▶ _REQUIRED ACTION_: Below are the entries to work from; restate word for word the portion that opens with the line containing "4. Join study groups" and closes with the line containing "(o *AmadeusOAuth2Token) SetApplicationName(v", keeping both.

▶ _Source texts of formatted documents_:
++++++++++++++++++++
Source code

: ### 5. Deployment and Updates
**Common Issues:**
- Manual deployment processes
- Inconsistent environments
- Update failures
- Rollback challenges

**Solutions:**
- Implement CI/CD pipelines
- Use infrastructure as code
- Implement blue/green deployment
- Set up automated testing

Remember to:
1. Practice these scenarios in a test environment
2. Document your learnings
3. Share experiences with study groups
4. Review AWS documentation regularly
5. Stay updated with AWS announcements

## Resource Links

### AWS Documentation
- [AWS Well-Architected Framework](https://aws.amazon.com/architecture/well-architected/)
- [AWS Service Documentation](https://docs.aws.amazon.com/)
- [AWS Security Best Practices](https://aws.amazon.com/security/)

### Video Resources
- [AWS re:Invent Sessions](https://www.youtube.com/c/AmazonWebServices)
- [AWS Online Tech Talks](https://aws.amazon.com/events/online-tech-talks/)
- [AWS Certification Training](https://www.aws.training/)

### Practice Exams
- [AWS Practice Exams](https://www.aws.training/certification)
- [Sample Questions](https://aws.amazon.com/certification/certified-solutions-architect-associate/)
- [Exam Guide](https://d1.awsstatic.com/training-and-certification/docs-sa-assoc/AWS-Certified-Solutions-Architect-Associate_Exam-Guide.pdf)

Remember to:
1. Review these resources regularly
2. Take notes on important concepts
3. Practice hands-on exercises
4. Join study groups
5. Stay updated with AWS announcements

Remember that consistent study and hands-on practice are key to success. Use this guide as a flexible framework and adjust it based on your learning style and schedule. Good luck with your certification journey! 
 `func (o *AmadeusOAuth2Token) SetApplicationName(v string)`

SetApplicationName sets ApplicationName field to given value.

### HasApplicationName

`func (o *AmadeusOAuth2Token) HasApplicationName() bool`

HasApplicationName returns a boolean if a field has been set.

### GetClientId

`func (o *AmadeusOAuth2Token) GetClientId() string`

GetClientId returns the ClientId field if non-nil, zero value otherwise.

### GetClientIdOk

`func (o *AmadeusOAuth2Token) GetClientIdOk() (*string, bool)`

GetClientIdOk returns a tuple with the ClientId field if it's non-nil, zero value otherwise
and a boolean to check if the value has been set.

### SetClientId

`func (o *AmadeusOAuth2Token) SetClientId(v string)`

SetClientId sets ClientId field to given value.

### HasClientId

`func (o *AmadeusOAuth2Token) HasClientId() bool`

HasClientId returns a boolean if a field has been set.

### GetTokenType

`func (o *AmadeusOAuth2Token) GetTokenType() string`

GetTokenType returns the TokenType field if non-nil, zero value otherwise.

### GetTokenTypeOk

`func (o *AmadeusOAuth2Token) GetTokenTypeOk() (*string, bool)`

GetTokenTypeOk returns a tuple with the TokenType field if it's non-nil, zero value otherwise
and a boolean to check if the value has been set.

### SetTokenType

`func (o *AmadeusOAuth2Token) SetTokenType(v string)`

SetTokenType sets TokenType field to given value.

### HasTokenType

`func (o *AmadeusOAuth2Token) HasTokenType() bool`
++++++++++++++++++++
▶ _COMPLETED EXERCISE_:
4. Join study groups
5. Stay updated with AWS announcements

Remember that consistent study and hands-on practice are key to success. Use this guide as a flexible framework and adjust it based on your learning style and schedule. Good luck with your certification journey! 
 `func (o *AmadeusOAuth2Token) SetApplicationName(v string)`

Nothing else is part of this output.